_What this task involves:_ Produce as output only the lines below starting at the line with "X244000000Y-45300000D03*" and continuing through the line with "X206430000Y-58100000D03*", each one exactly as written.
--------
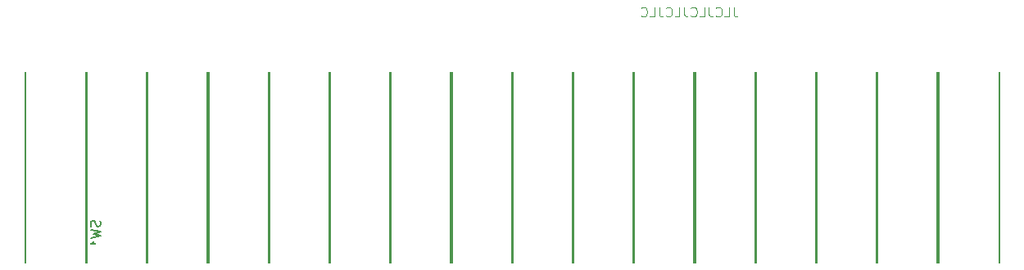
<source format=gbo>
G04 #@! TF.GenerationSoftware,KiCad,Pcbnew,8.0.5*
G04 #@! TF.CreationDate,2025-03-13T16:15:27+08:00*
G04 #@! TF.ProjectId,hardware,68617264-7761-4726-952e-6b696361645f,rev?*
G04 #@! TF.SameCoordinates,Original*
G04 #@! TF.FileFunction,Legend,Bot*
G04 #@! TF.FilePolarity,Positive*
%FSLAX46Y46*%
G04 Gerber Fmt 4.6, Leading zero omitted, Abs format (unit mm)*
G04 Created by KiCad (PCBNEW 8.0.5) date 2025-03-13 16:15:27*
%MOMM*%
%LPD*%
G01*
G04 APERTURE LIST*
%ADD10C,0.100000*%
%ADD11C,0.150000*%
%ADD12C,0.127000*%
%ADD13C,1.600000*%
%ADD14R,2.000000X4.000000*%
%ADD15O,2.000000X3.300000*%
%ADD16O,3.500000X2.000000*%
%ADD17R,2.000000X2.000000*%
%ADD18O,2.000000X1.600000*%
%ADD19O,4.404000X2.004000*%
G04 APERTURE END LIST*
D10*
X242510401Y-125472419D02*
X242510401Y-126186704D01*
X242510401Y-126186704D02*
X242558020Y-126329561D01*
X242558020Y-126329561D02*
X242653258Y-126424800D01*
X242653258Y-126424800D02*
X242796115Y-126472419D01*
X242796115Y-126472419D02*
X242891353Y-126472419D01*
X241558020Y-126472419D02*
X242034210Y-126472419D01*
X242034210Y-126472419D02*
X242034210Y-125472419D01*
X240653258Y-126377180D02*
X240700877Y-126424800D01*
X240700877Y-126424800D02*
X240843734Y-126472419D01*
X240843734Y-126472419D02*
X240938972Y-126472419D01*
X240938972Y-126472419D02*
X241081829Y-126424800D01*
X241081829Y-126424800D02*
X241177067Y-126329561D01*
X241177067Y-126329561D02*
X241224686Y-126234323D01*
X241224686Y-126234323D02*
X241272305Y-126043847D01*
X241272305Y-126043847D02*
X241272305Y-125900990D01*
X241272305Y-125900990D02*
X241224686Y-125710514D01*
X241224686Y-125710514D02*
X241177067Y-125615276D01*
X241177067Y-125615276D02*
X241081829Y-125520038D01*
X241081829Y-125520038D02*
X240938972Y-125472419D01*
X240938972Y-125472419D02*
X240843734Y-125472419D01*
X240843734Y-125472419D02*
X240700877Y-125520038D01*
X240700877Y-125520038D02*
X240653258Y-125567657D01*
X239938972Y-125472419D02*
X239938972Y-126186704D01*
X239938972Y-126186704D02*
X239986591Y-126329561D01*
X239986591Y-126329561D02*
X240081829Y-126424800D01*
X240081829Y-126424800D02*
X240224686Y-126472419D01*
X240224686Y-126472419D02*
X240319924Y-126472419D01*
X238986591Y-126472419D02*
X239462781Y-126472419D01*
X239462781Y-126472419D02*
X239462781Y-125472419D01*
X238081829Y-126377180D02*
X238129448Y-126424800D01*
X238129448Y-126424800D02*
X238272305Y-126472419D01*
X238272305Y-126472419D02*
X238367543Y-126472419D01*
X238367543Y-126472419D02*
X238510400Y-126424800D01*
X238510400Y-126424800D02*
X238605638Y-126329561D01*
X238605638Y-126329561D02*
X238653257Y-126234323D01*
X238653257Y-126234323D02*
X238700876Y-126043847D01*
X238700876Y-126043847D02*
X238700876Y-125900990D01*
X238700876Y-125900990D02*
X238653257Y-125710514D01*
X238653257Y-125710514D02*
X238605638Y-125615276D01*
X238605638Y-125615276D02*
X238510400Y-125520038D01*
X238510400Y-125520038D02*
X238367543Y-125472419D01*
X238367543Y-125472419D02*
X238272305Y-125472419D01*
X238272305Y-125472419D02*
X238129448Y-125520038D01*
X238129448Y-125520038D02*
X238081829Y-125567657D01*
X237367543Y-125472419D02*
X237367543Y-126186704D01*
X237367543Y-126186704D02*
X237415162Y-126329561D01*
X237415162Y-126329561D02*
X237510400Y-126424800D01*
X237510400Y-126424800D02*
X237653257Y-126472419D01*
X237653257Y-126472419D02*
X237748495Y-126472419D01*
X236415162Y-126472419D02*
X236891352Y-126472419D01*
X236891352Y-126472419D02*
X236891352Y-125472419D01*
X235510400Y-126377180D02*
X235558019Y-126424800D01*
X235558019Y-126424800D02*
X235700876Y-126472419D01*
X235700876Y-126472419D02*
X235796114Y-126472419D01*
X235796114Y-126472419D02*
X235938971Y-126424800D01*
X235938971Y-126424800D02*
X236034209Y-126329561D01*
X236034209Y-126329561D02*
X236081828Y-126234323D01*
X236081828Y-126234323D02*
X236129447Y-126043847D01*
X236129447Y-126043847D02*
X236129447Y-125900990D01*
X236129447Y-125900990D02*
X236081828Y-125710514D01*
X236081828Y-125710514D02*
X236034209Y-125615276D01*
X236034209Y-125615276D02*
X235938971Y-125520038D01*
X235938971Y-125520038D02*
X235796114Y-125472419D01*
X235796114Y-125472419D02*
X235700876Y-125472419D01*
X235700876Y-125472419D02*
X235558019Y-125520038D01*
X235558019Y-125520038D02*
X235510400Y-125567657D01*
X234796114Y-125472419D02*
X234796114Y-126186704D01*
X234796114Y-126186704D02*
X234843733Y-126329561D01*
X234843733Y-126329561D02*
X234938971Y-126424800D01*
X234938971Y-126424800D02*
X235081828Y-126472419D01*
X235081828Y-126472419D02*
X235177066Y-126472419D01*
X233843733Y-126472419D02*
X234319923Y-126472419D01*
X234319923Y-126472419D02*
X234319923Y-125472419D01*
X232938971Y-126377180D02*
X232986590Y-126424800D01*
X232986590Y-126424800D02*
X233129447Y-126472419D01*
X233129447Y-126472419D02*
X233224685Y-126472419D01*
X233224685Y-126472419D02*
X233367542Y-126424800D01*
X233367542Y-126424800D02*
X233462780Y-126329561D01*
X233462780Y-126329561D02*
X233510399Y-126234323D01*
X233510399Y-126234323D02*
X233558018Y-126043847D01*
X233558018Y-126043847D02*
X233558018Y-125900990D01*
X233558018Y-125900990D02*
X233510399Y-125710514D01*
X233510399Y-125710514D02*
X233462780Y-125615276D01*
X233462780Y-125615276D02*
X233367542Y-125520038D01*
X233367542Y-125520038D02*
X233224685Y-125472419D01*
X233224685Y-125472419D02*
X233129447Y-125472419D01*
X233129447Y-125472419D02*
X232986590Y-125520038D01*
X232986590Y-125520038D02*
X232938971Y-125567657D01*
D11*
X177006722Y-147589174D02*
X177054388Y-147732173D01*
X177054388Y-147732173D02*
X177054388Y-147970504D01*
X177054388Y-147970504D02*
X177006722Y-148065837D01*
X177006722Y-148065837D02*
X176959055Y-148113503D01*
X176959055Y-148113503D02*
X176863723Y-148161169D01*
X176863723Y-148161169D02*
X176768390Y-148161169D01*
X176768390Y-148161169D02*
X176673058Y-148113503D01*
X176673058Y-148113503D02*
X176625391Y-148065837D01*
X176625391Y-148065837D02*
X176577725Y-147970504D01*
X176577725Y-147970504D02*
X176530059Y-147779839D01*
X176530059Y-147779839D02*
X176482392Y-147684506D01*
X176482392Y-147684506D02*
X176434726Y-147636840D01*
X176434726Y-147636840D02*
X176339394Y-147589174D01*
X176339394Y-147589174D02*
X176244061Y-147589174D01*
X176244061Y-147589174D02*
X176148728Y-147636840D01*
X176148728Y-147636840D02*
X176101062Y-147684506D01*
X176101062Y-147684506D02*
X176053396Y-147779839D01*
X176053396Y-147779839D02*
X176053396Y-148018170D01*
X176053396Y-148018170D02*
X176101062Y-148161169D01*
X176053396Y-148494833D02*
X177054388Y-148733165D01*
X177054388Y-148733165D02*
X176339394Y-148923830D01*
X176339394Y-148923830D02*
X177054388Y-149114495D01*
X177054388Y-149114495D02*
X176053396Y-149352827D01*
X177054388Y-150258486D02*
X177054388Y-149686491D01*
X177054388Y-149972488D02*
X176053396Y-149972488D01*
X176053396Y-149972488D02*
X176196395Y-149877156D01*
X176196395Y-149877156D02*
X176291727Y-149781823D01*
X176291727Y-149781823D02*
X176339394Y-149686491D01*
D12*
G04 #@! TO.C,SW6*
X200693340Y-151950000D02*
X200693340Y-132150000D01*
X207093340Y-132150000D02*
X207093340Y-151950000D01*
G04 #@! TO.C,SW11*
X232126670Y-151950000D02*
X232126670Y-132150000D01*
X238526670Y-132150000D02*
X238526670Y-151950000D01*
G04 #@! TO.C,SW12*
X238413336Y-151950000D02*
X238413336Y-132150000D01*
X244813336Y-132150000D02*
X244813336Y-151950000D01*
G04 #@! TO.C,SW14*
X250986668Y-151950000D02*
X250986668Y-132150000D01*
X257386668Y-132150000D02*
X257386668Y-151950000D01*
G04 #@! TO.C,SW7*
X206980006Y-151950000D02*
X206980006Y-132150000D01*
X213380006Y-132150000D02*
X213380006Y-151950000D01*
G04 #@! TO.C,SW4*
X188120008Y-151950000D02*
X188120008Y-132150000D01*
X194520008Y-132150000D02*
X194520008Y-151950000D01*
G04 #@! TO.C,SW15*
X257273334Y-151950000D02*
X257273334Y-132150000D01*
X263673334Y-132150000D02*
X263673334Y-151950000D01*
G04 #@! TO.C,SW10*
X225840004Y-151950000D02*
X225840004Y-132150000D01*
X232240004Y-132150000D02*
X232240004Y-151950000D01*
G04 #@! TO.C,SW8*
X213266672Y-151950000D02*
X213266672Y-132150000D01*
X219666672Y-132150000D02*
X219666672Y-151950000D01*
G04 #@! TO.C,SW9*
X219553338Y-151950000D02*
X219553338Y-132150000D01*
X225953338Y-132150000D02*
X225953338Y-151950000D01*
G04 #@! TO.C,SW16*
X263560000Y-151950000D02*
X263560000Y-132150000D01*
X269960000Y-132150000D02*
X269960000Y-151950000D01*
G04 #@! TO.C,SW2*
X175546676Y-151950000D02*
X175546676Y-132150000D01*
X181946676Y-132150000D02*
X181946676Y-151950000D01*
G04 #@! TO.C,SW5*
X194406674Y-151950000D02*
X194406674Y-132150000D01*
X200806674Y-132150000D02*
X200806674Y-151950000D01*
G04 #@! TO.C,SW13*
X244700002Y-151950000D02*
X244700002Y-132150000D01*
X251100002Y-132150000D02*
X251100002Y-151950000D01*
G04 #@! TO.C,SW1*
X169260010Y-151950000D02*
X169260010Y-132150000D01*
X175660010Y-132150000D02*
X175660010Y-151950000D01*
G04 #@! TO.C,SW3*
X181833342Y-151950000D02*
X181833342Y-132150000D01*
X188233342Y-132150000D02*
X188233342Y-151950000D01*
G04 #@! TD*
%LPC*%
D13*
G04 #@! TO.C,J2*
X246000000Y-49800000D03*
D14*
X237000000Y-49800000D03*
D15*
X243000000Y-49800000D03*
D16*
X244000000Y-54300000D03*
X244000000Y-45300000D03*
G04 #@! TD*
D17*
G04 #@! TO.C,U1*
X229290000Y-70800000D03*
D18*
X229290000Y-68260000D03*
X229290000Y-65720000D03*
X229290000Y-63180000D03*
X229290000Y-60640000D03*
X229290000Y-58100000D03*
X229290000Y-55560000D03*
X229290000Y-53020000D03*
X206430000Y-53020000D03*
X206430000Y-55560000D03*
X206430000Y-58100000D03*
X206430000Y-60640000D03*
X206430000Y-63180000D03*
X206430000Y-65720000D03*
X206430000Y-68260000D03*
X206430000Y-70800000D03*
G04 #@! TD*
D19*
G04 #@! TO.C,SW6*
X203893340Y-150100000D03*
X203893340Y-134000000D03*
X203893340Y-141300000D03*
G04 #@! TD*
G04 #@! TO.C,SW11*
X235326670Y-150100000D03*
X235326670Y-134000000D03*
X235326670Y-141300000D03*
G04 #@! TD*
G04 #@! TO.C,SW12*
X241613336Y-150100000D03*
X241613336Y-134000000D03*
X241613336Y-141300000D03*
G04 #@! TD*
G04 #@! TO.C,SW14*
X254186668Y-150100000D03*
X254186668Y-134000000D03*
X254186668Y-141300000D03*
G04 #@! TD*
G04 #@! TO.C,SW7*
X210180006Y-150100000D03*
X210180006Y-134000000D03*
X210180006Y-141300000D03*
G04 #@! TD*
G04 #@! TO.C,SW4*
X191320008Y-150100000D03*
X191320008Y-134000000D03*
X191320008Y-141300000D03*
G04 #@! TD*
G04 #@! TO.C,SW15*
X260473334Y-150100000D03*
X260473334Y-134000000D03*
X260473334Y-141300000D03*
G04 #@! TD*
G04 #@! TO.C,SW10*
X229040004Y-150100000D03*
X229040004Y-134000000D03*
X229040004Y-141300000D03*
G04 #@! TD*
G04 #@! TO.C,SW8*
X216466672Y-150100000D03*
X216466672Y-134000000D03*
X216466672Y-141300000D03*
G04 #@! TD*
G04 #@! TO.C,SW9*
X222753338Y-150100000D03*
X222753338Y-134000000D03*
X222753338Y-141300000D03*
G04 #@! TD*
G04 #@! TO.C,SW16*
X266760000Y-150100000D03*
X266760000Y-134000000D03*
X266760000Y-141300000D03*
G04 #@! TD*
G04 #@! TO.C,SW2*
X178746676Y-150100000D03*
X178746676Y-134000000D03*
X178746676Y-141300000D03*
G04 #@! TD*
G04 #@! TO.C,SW5*
X197606674Y-150100000D03*
X197606674Y-134000000D03*
X197606674Y-141300000D03*
G04 #@! TD*
G04 #@! TO.C,SW13*
X247900002Y-150100000D03*
X247900002Y-134000000D03*
X247900002Y-141300000D03*
G04 #@! TD*
G04 #@! TO.C,SW1*
X172460010Y-150100000D03*
X172460010Y-134000000D03*
X172460010Y-141300000D03*
G04 #@! TD*
G04 #@! TO.C,SW3*
X185033342Y-150100000D03*
X185033342Y-134000000D03*
X185033342Y-141300000D03*
G04 #@! TD*
%LPD*%
M02*

</source>
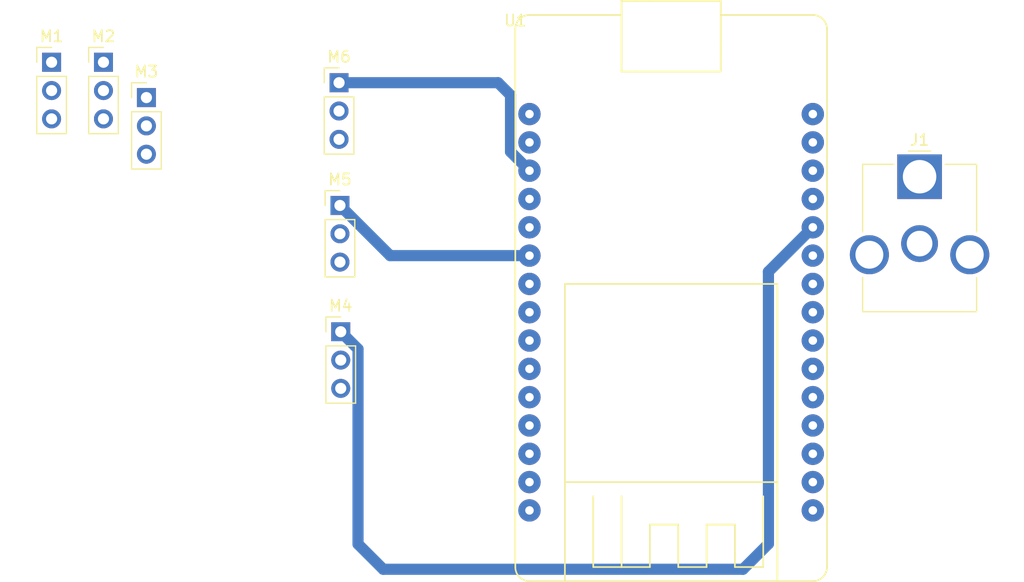
<source format=kicad_pcb>
(kicad_pcb
	(version 20240108)
	(generator "pcbnew")
	(generator_version "8.0")
	(general
		(thickness 1.6)
		(legacy_teardrops no)
	)
	(paper "A4")
	(layers
		(0 "F.Cu" signal)
		(31 "B.Cu" signal)
		(32 "B.Adhes" user "B.Adhesive")
		(33 "F.Adhes" user "F.Adhesive")
		(34 "B.Paste" user)
		(35 "F.Paste" user)
		(36 "B.SilkS" user "B.Silkscreen")
		(37 "F.SilkS" user "F.Silkscreen")
		(38 "B.Mask" user)
		(39 "F.Mask" user)
		(40 "Dwgs.User" user "User.Drawings")
		(41 "Cmts.User" user "User.Comments")
		(42 "Eco1.User" user "User.Eco1")
		(43 "Eco2.User" user "User.Eco2")
		(44 "Edge.Cuts" user)
		(45 "Margin" user)
		(46 "B.CrtYd" user "B.Courtyard")
		(47 "F.CrtYd" user "F.Courtyard")
		(48 "B.Fab" user)
		(49 "F.Fab" user)
		(50 "User.1" user)
		(51 "User.2" user)
		(52 "User.3" user)
		(53 "User.4" user)
		(54 "User.5" user)
		(55 "User.6" user)
		(56 "User.7" user)
		(57 "User.8" user)
		(58 "User.9" user)
	)
	(setup
		(pad_to_mask_clearance 0)
		(allow_soldermask_bridges_in_footprints no)
		(pcbplotparams
			(layerselection 0x00010fc_ffffffff)
			(plot_on_all_layers_selection 0x0000000_00000000)
			(disableapertmacros no)
			(usegerberextensions no)
			(usegerberattributes yes)
			(usegerberadvancedattributes yes)
			(creategerberjobfile yes)
			(dashed_line_dash_ratio 12.000000)
			(dashed_line_gap_ratio 3.000000)
			(svgprecision 4)
			(plotframeref no)
			(viasonmask no)
			(mode 1)
			(useauxorigin no)
			(hpglpennumber 1)
			(hpglpenspeed 20)
			(hpglpendiameter 15.000000)
			(pdf_front_fp_property_popups yes)
			(pdf_back_fp_property_popups yes)
			(dxfpolygonmode yes)
			(dxfimperialunits yes)
			(dxfusepcbnewfont yes)
			(psnegative no)
			(psa4output no)
			(plotreference yes)
			(plotvalue yes)
			(plotfptext yes)
			(plotinvisibletext no)
			(sketchpadsonfab no)
			(subtractmaskfromsilk no)
			(outputformat 1)
			(mirror no)
			(drillshape 1)
			(scaleselection 1)
			(outputdirectory "")
		)
	)
	(net 0 "")
	(net 1 "GND")
	(net 2 "+12V")
	(net 3 "PWM3")
	(net 4 "PWM2")
	(net 5 "PWM1")
	(net 6 "PWM6")
	(net 7 "PWM4")
	(net 8 "PWM5")
	(net 9 "unconnected-(J1-MountPin-PadMP)")
	(net 10 "unconnected-(U1-3v3-Pad30)")
	(net 11 "unconnected-(U1-IO25-Pad8)")
	(net 12 "VccPlaca")
	(net 13 "unconnected-(U1-IO22-Pad17)")
	(net 14 "unconnected-(U1-IO12-Pad4)")
	(net 15 "unconnected-(U1-IO27-Pad6)")
	(net 16 "unconnected-(U1-GND-Pad2)")
	(net 17 "unconnected-(U1-IO23-Pad16)")
	(net 18 "unconnected-(U1-IO33-Pad9)")
	(net 19 "unconnected-(U1-IO13-Pad3)")
	(net 20 "unconnected-(U1-IO5-Pad23)")
	(net 21 "unconnected-(U1-EN-Pad15)")
	(net 22 "unconnected-(U1-IO35-Pad11)")
	(net 23 "unconnected-(U1-IO21-Pad20)")
	(net 24 "unconnected-(U1-IO2-Pad27)")
	(net 25 "unconnected-(U1-IO1-Pad18)")
	(net 26 "GndPlaca")
	(net 27 "unconnected-(U1-IO4-Pad26)")
	(net 28 "unconnected-(U1-IO34-Pad12)")
	(net 29 "unconnected-(U1-IO36-Pad14)")
	(net 30 "unconnected-(U1-IO3-Pad19)")
	(net 31 "unconnected-(U1-IO26-Pad7)")
	(net 32 "unconnected-(U1-IO32-Pad10)")
	(net 33 "unconnected-(U1-IO39-Pad13)")
	(footprint "Connector_PinHeader_2.54mm:PinHeader_1x03_P2.54mm_Vertical" (layer "F.Cu") (at 58.61 100.93))
	(footprint "Connector_BarrelJack:BarrelJack_CUI_PJ-063AH_Horizontal_CircularHoles" (layer "F.Cu") (at 131.77 111.2))
	(footprint "Connector_PinHeader_2.54mm:PinHeader_1x03_P2.54mm_Vertical" (layer "F.Cu") (at 53.96 100.93))
	(footprint "Connector_PinHeader_2.54mm:PinHeader_1x03_P2.54mm_Vertical" (layer "F.Cu") (at 79.73 102.765))
	(footprint "Connector_PinHeader_2.54mm:PinHeader_1x03_P2.54mm_Vertical" (layer "F.Cu") (at 79.81 113.78))
	(footprint "DOIT_ESP32:DOIT_ESP32_Devkit_mirko" (layer "F.Cu") (at 95.53 96.69))
	(footprint "Connector_PinHeader_2.54mm:PinHeader_1x03_P2.54mm_Vertical" (layer "F.Cu") (at 79.88 125.11))
	(footprint "Connector_PinHeader_2.54mm:PinHeader_1x03_P2.54mm_Vertical" (layer "F.Cu") (at 62.46 104.1))
	(segment
		(start 79.88 125.11)
		(end 81.43 126.66)
		(width 1)
		(layer "B.Cu")
		(net 6)
		(uuid "029ee4ff-69c8-4ba3-805f-c78a58ae6e39")
	)
	(segment
		(start 81.43 126.66)
		(end 81.43 144.16)
		(width 1)
		(layer "B.Cu")
		(net 6)
		(uuid "188569d2-1b03-48dd-88f8-fd9874f7aea3")
	)
	(segment
		(start 118.22 144.14)
		(end 118.22 119.72)
		(width 1)
		(layer "B.Cu")
		(net 6)
		(uuid "97ec2421-4060-4521-95be-5d0686b46d15")
	)
	(segment
		(start 83.69 146.42)
		(end 115.94 146.42)
		(width 1)
		(layer "B.Cu")
		(net 6)
		(uuid "98197947-ce67-44f0-b994-4c3988c12ef6")
	)
	(segment
		(start 118.22 119.72)
		(end 122.2 115.74)
		(width 1)
		(layer "B.Cu")
		(net 6)
		(uuid "b4a710f8-bd61-4ea0-a4e4-b60727b2418e")
	)
	(segment
		(start 115.94 146.42)
		(end 118.22 144.14)
		(width 1)
		(layer "B.Cu")
		(net 6)
		(uuid "d334c182-4943-45b6-976e-96d70456f928")
	)
	(segment
		(start 81.43 144.16)
		(end 83.69 146.42)
		(width 1)
		(layer "B.Cu")
		(net 6)
		(uuid "db3a6e58-f997-4f63-925e-392875dd37e2")
	)
	(segment
		(start 96.8 118.28)
		(end 84.31 118.28)
		(width 1)
		(layer "B.Cu")
		(net 7)
		(uuid "0205b53d-f5f7-4d52-b58d-24d77434ea51")
	)
	(segment
		(start 84.31 118.28)
		(end 79.81 113.78)
		(width 1)
		(layer "B.Cu")
		(net 7)
		(uuid "253de837-fb19-42e0-b38f-b95fb830f3e6")
	)
	(segment
		(start 95.1 103.88)
		(end 95.1 108.96)
		(width 1)
		(layer "B.Cu")
		(net 8)
		(uuid "0349b529-e06b-481a-92fa-b349f2d8009a")
	)
	(segment
		(start 79.73 102.765)
		(end 93.985 102.765)
		(width 1)
		(layer "B.Cu")
		(net 8)
		(uuid "2a704fac-85b6-4010-903c-8263d71aefb5")
	)
	(segment
		(start 95.1 108.96)
		(end 96.8 110.66)
		(width 1)
		(layer "B.Cu")
		(net 8)
		(uuid "cb1f523c-bb9f-4e23-ab09-2ae0315b1fd0")
	)
	(segment
		(start 93.985 102.765)
		(end 95.1 103.88)
		(width 1)
		(layer "B.Cu")
		(net 8)
		(uuid "d19715ae-ad4d-48f8-8f2f-16123b1c28ca")
	)
)
</source>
--------
_Problem solution:_
X244000000Y-45300000D03*
G04 #@! TD*
D17*
G04 #@! TO.C,U1*
X229290000Y-70800000D03*
D18*
X229290000Y-68260000D03*
X229290000Y-65720000D03*
X229290000Y-63180000D03*
X229290000Y-60640000D03*
X229290000Y-58100000D03*
X229290000Y-55560000D03*
X229290000Y-53020000D03*
X206430000Y-53020000D03*
X206430000Y-55560000D03*
X206430000Y-58100000D03*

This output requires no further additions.